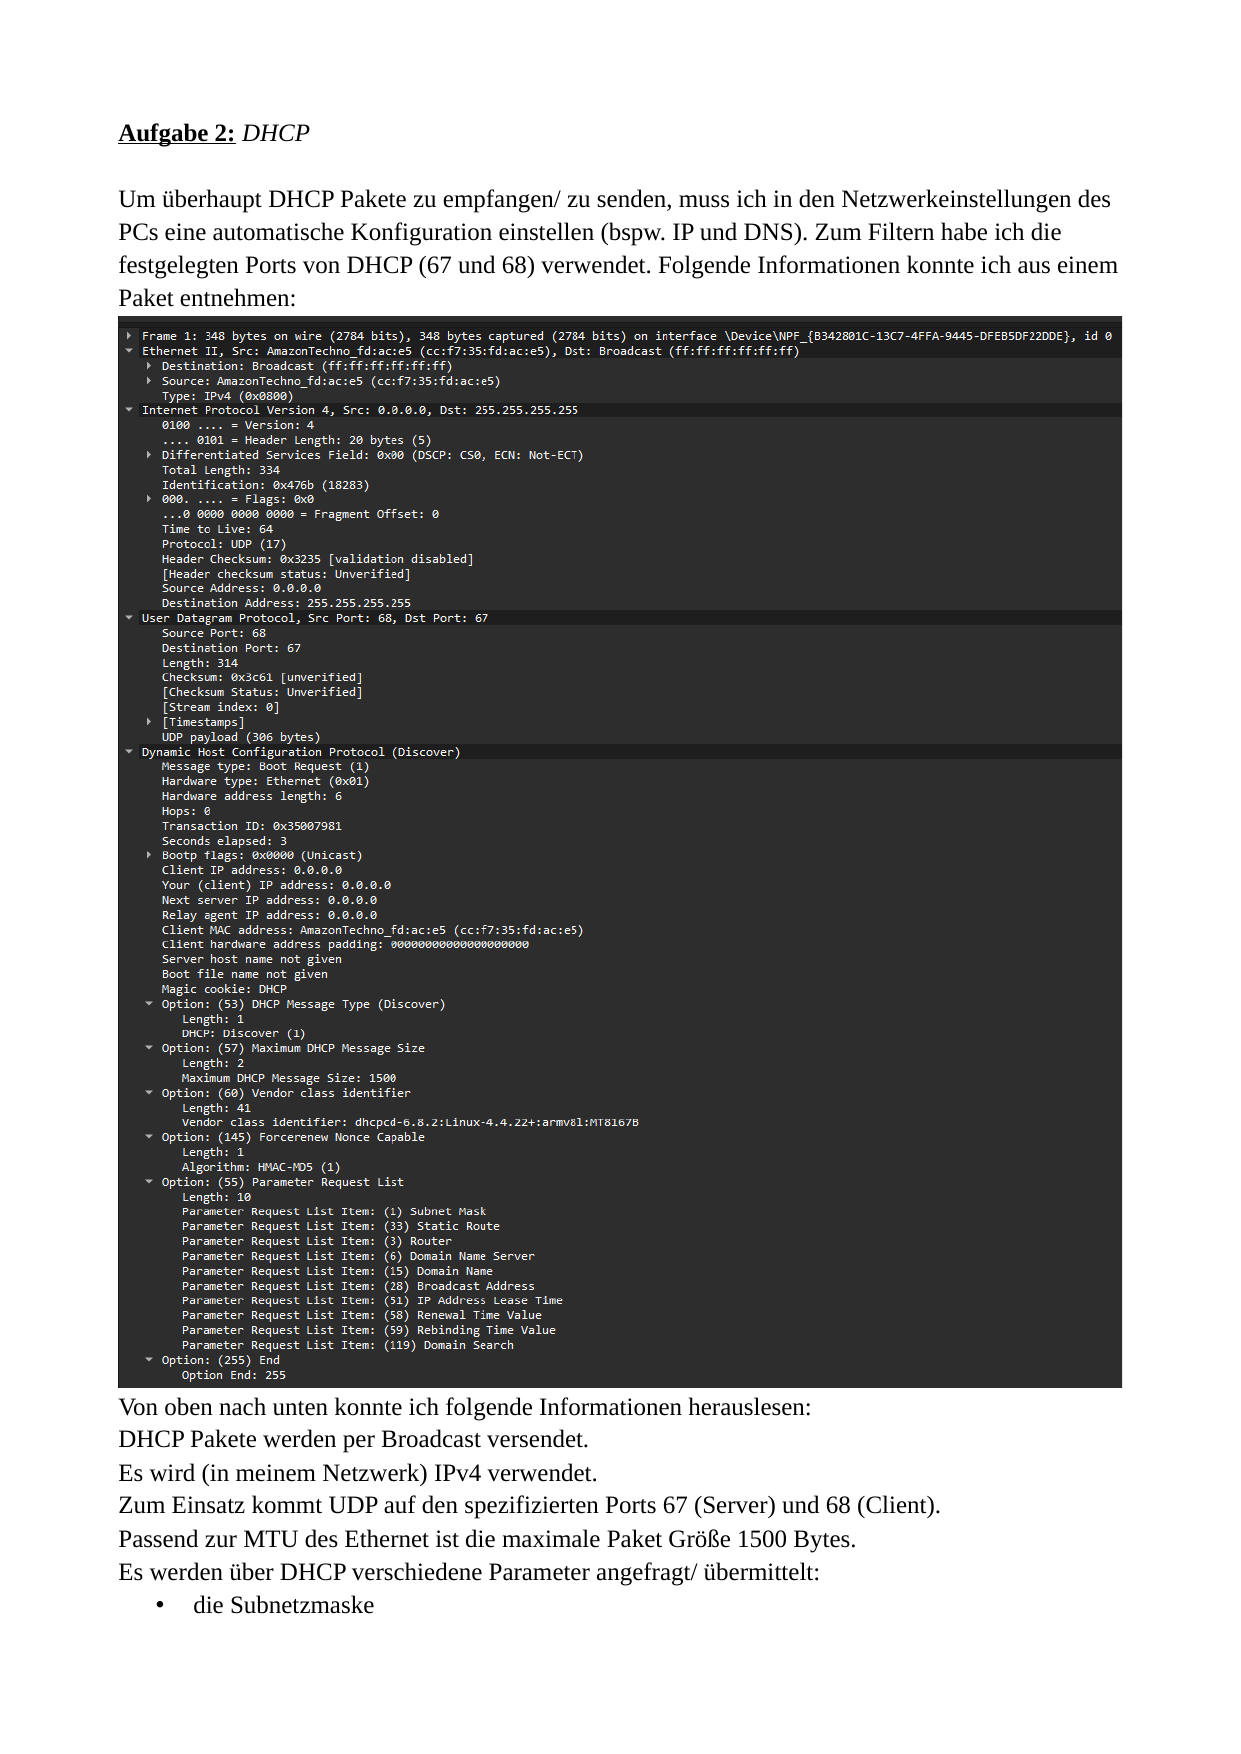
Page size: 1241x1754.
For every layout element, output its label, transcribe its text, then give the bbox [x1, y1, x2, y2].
--------------------------------------------------
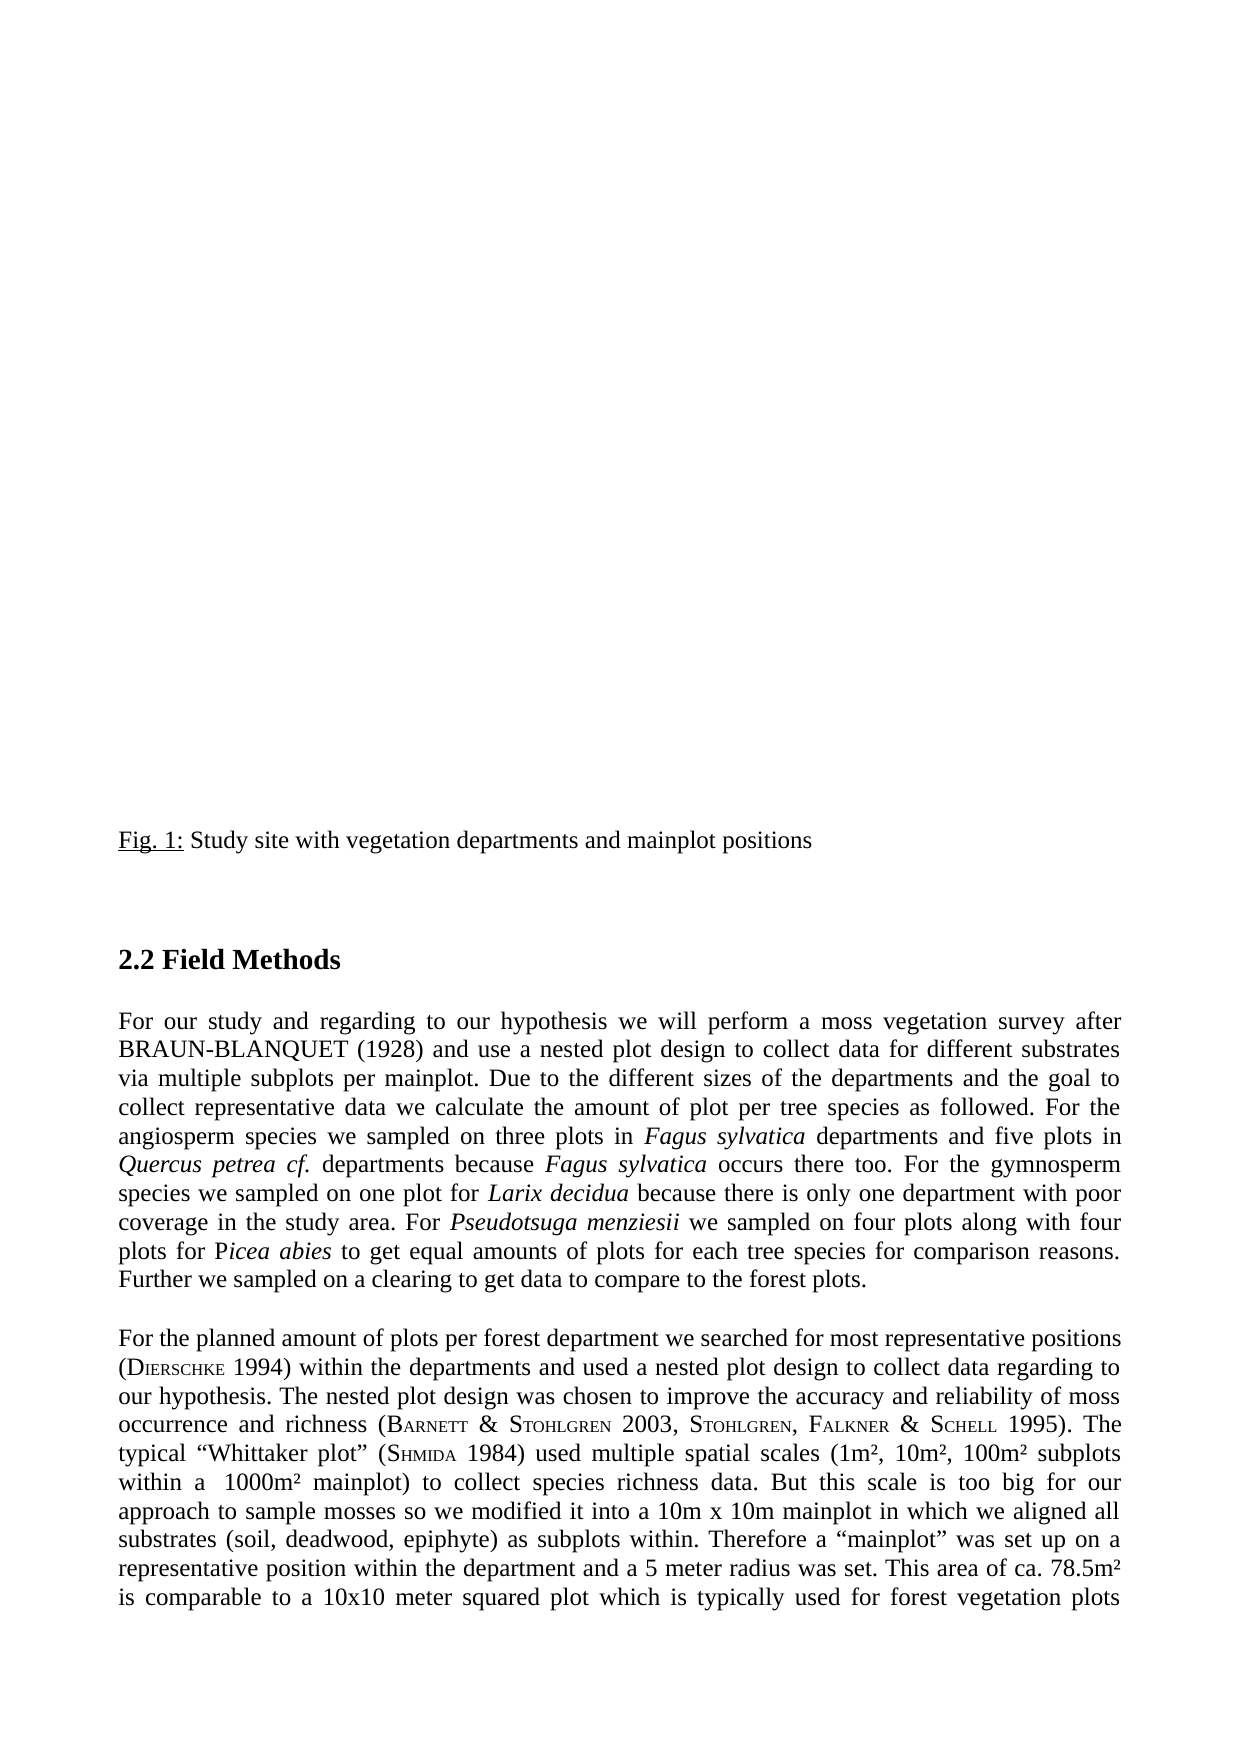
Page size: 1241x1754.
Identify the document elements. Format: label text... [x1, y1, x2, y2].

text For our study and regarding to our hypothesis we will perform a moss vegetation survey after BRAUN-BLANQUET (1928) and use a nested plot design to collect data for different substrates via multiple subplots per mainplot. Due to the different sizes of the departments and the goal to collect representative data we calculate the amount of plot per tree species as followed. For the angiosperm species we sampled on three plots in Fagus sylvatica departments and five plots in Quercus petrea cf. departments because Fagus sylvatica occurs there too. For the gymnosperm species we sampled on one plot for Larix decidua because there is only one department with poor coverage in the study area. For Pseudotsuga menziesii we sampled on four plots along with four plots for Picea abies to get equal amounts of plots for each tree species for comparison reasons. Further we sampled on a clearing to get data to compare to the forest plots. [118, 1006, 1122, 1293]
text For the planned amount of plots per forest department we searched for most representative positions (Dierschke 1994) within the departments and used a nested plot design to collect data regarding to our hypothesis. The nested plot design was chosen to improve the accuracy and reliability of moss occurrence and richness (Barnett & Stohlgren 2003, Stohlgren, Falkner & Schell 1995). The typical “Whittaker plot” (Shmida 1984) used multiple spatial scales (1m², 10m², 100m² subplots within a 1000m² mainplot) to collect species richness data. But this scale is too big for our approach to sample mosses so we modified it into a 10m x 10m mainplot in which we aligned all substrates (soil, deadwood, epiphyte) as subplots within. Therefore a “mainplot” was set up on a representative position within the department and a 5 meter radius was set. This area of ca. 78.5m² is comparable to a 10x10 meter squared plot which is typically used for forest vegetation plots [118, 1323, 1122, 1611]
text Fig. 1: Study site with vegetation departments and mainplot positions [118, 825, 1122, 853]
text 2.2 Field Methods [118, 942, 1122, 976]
--------------------------------------------------
From the rows above, copy out every line that contains the word "multiple".

text For our study and regarding to our hypothesis we will perform a moss vegetation survey after BRAUN-BLANQUET (1928) and use a nested plot design to collect data for different substrates via multiple subplots per mainplot. Due to the different sizes of the departments and the goal to collect representative data we calculate the amount of plot per tree species as followed. For the angiosperm species we sampled on three plots in Fagus sylvatica departments and five plots in Quercus petrea cf. departments because Fagus sylvatica occurs there too. For the gymnosperm species we sampled on one plot for Larix decidua because there is only one department with poor coverage in the study area. For Pseudotsuga menziesii we sampled on four plots along with four plots for Picea abies to get equal amounts of plots for each tree species for comparison reasons. Further we sampled on a clearing to get data to compare to the forest plots. [118, 1006, 1122, 1293]
text For the planned amount of plots per forest department we searched for most representative positions (Dierschke 1994) within the departments and used a nested plot design to collect data regarding to our hypothesis. The nested plot design was chosen to improve the accuracy and reliability of moss occurrence and richness (Barnett & Stohlgren 2003, Stohlgren, Falkner & Schell 1995). The typical “Whittaker plot” (Shmida 1984) used multiple spatial scales (1m², 10m², 100m² subplots within a 1000m² mainplot) to collect species richness data. But this scale is too big for our approach to sample mosses so we modified it into a 10m x 10m mainplot in which we aligned all substrates (soil, deadwood, epiphyte) as subplots within. Therefore a “mainplot” was set up on a representative position within the department and a 5 meter radius was set. This area of ca. 78.5m² is comparable to a 10x10 meter squared plot which is typically used for forest vegetation plots [118, 1323, 1122, 1611]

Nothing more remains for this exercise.